BISNISMARKET.COM - Kementerian Kesehatan Republik Indonesia (Kemenkes RI) baru-baru ini menyampaikan keprihatinan mendalam mengenai tren peningkatan kasus Infeksi Menular Seksual (IMS) di Indonesia. Peningkatan ini terlihat sangat mencolok terjadi pada kelompok usia muda, yang kini menjadi fokus utama perhatian otoritas kesehatan nasional.
Data yang dihimpun oleh Kemenkes menunjukkan bahwa tren kenaikan ini telah terjadi selama beberapa tahun terakhir, mengindikasikan adanya perubahan pola perilaku seksual di segmen populasi muda. Kondisi ini memerlukan respons cepat dan terstruktur dari pihak pemerintah dan tenaga kesehatan.
Secara spesifik mengenai sifilis, angka kasus yang tercatat pada tahun 2024 mencapai 23.347 kasus di seluruh wilayah Indonesia. Angka ini mencerminkan situasi yang serius terkait penularan penyakit tersebut di tengah masyarakat.
Lebih lanjut, data tersebut merinci bahwa mayoritas kasus sifilis yang ditemukan merupakan sifilis dini, yaitu sebanyak 19.904 kasus.
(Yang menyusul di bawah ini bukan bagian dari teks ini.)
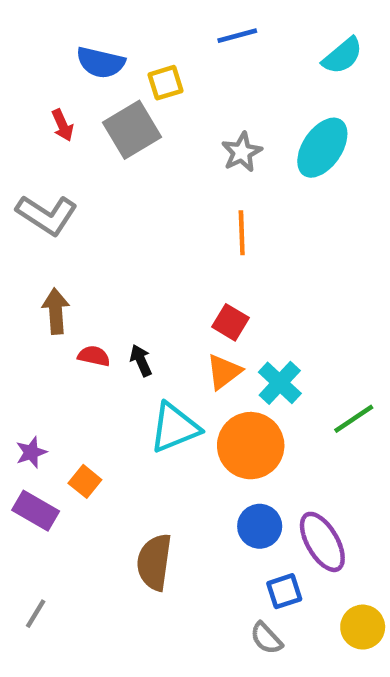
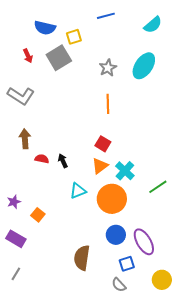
cyan triangle: (175, 428) -> (78, 191), size x0.7
purple rectangle: (36, 511) -> (16, 239), moved
brown semicircle: (154, 562) -> (82, 258), moved

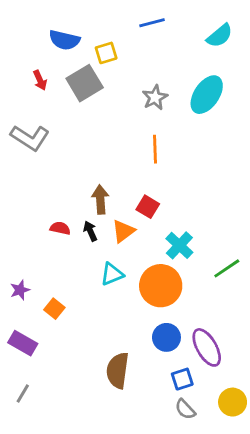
brown arrow: (25, 139) -> (100, 199), moved
orange triangle: (100, 166) -> (123, 231), moved
gray semicircle: (119, 285) -> (185, 409), moved

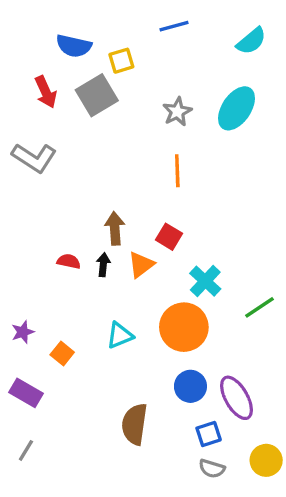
red arrow: (40, 80) -> (46, 92), size x1.4
black arrow: (90, 231) -> (103, 265), turned 30
cyan triangle: (112, 274) -> (120, 335), moved
gray semicircle: (185, 409) -> (212, 469), turned -30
Hal ini mengindikasikan bahwa terdapat proses penularan yang masih sangat aktif dan berkelanjutan di berbagai daerah.
"Kementerian Kesehatan (Kemenkes) RI mencatat adanya peningkatan kasus infeksi menular seksual (IMS) di Indonesia dalam beberapa tahun terakhir, dengan lonjakan signifikan terlihat pada kelompok usia muda," demikian disampaikan dalam informasi yang dirilis.
Selain sifilis, penyakit IMS lain yang masih menunjukkan prevalensi tinggi adalah gonore, dengan total kasus nasional tercatat sebanyak 10.506 kasus. Tingginya angka gonore ini turut menambah beban kesehatan publik yang harus ditangani.
Kasus gonore secara spesifik dilaporkan paling banyak terkonsentrasi di wilayah DKI Jakarta, menandakan bahwa ibu kota menjadi episentrum penularan penyakit ini. Konsentrasi penularan di wilayah metropolitan perlu mendapat perhatian khusus dalam strategi penanggulangannya.
Dilansir dari JAKARTAHYPE.COM, lonjakan kasus ini juga dikaitkan dengan potensi ancaman munculnya bakteri yang kebal terhadap obat-obatan yang tersedia. Ancaman resistensi antimikroba (AMR) pada patogen IMS menjadi tantangan kesehatan global yang kini dihadapi Indonesia.
Kenaikan kasus sifilis dini, seperti yang dipaparkan, secara jelas menunjukkan bahwa penularan terjadi dalam siklus yang cepat dan belum tertangani secara optimal di tingkat komunitas. Hal ini menuntut edukasi dan skrining yang lebih intensif.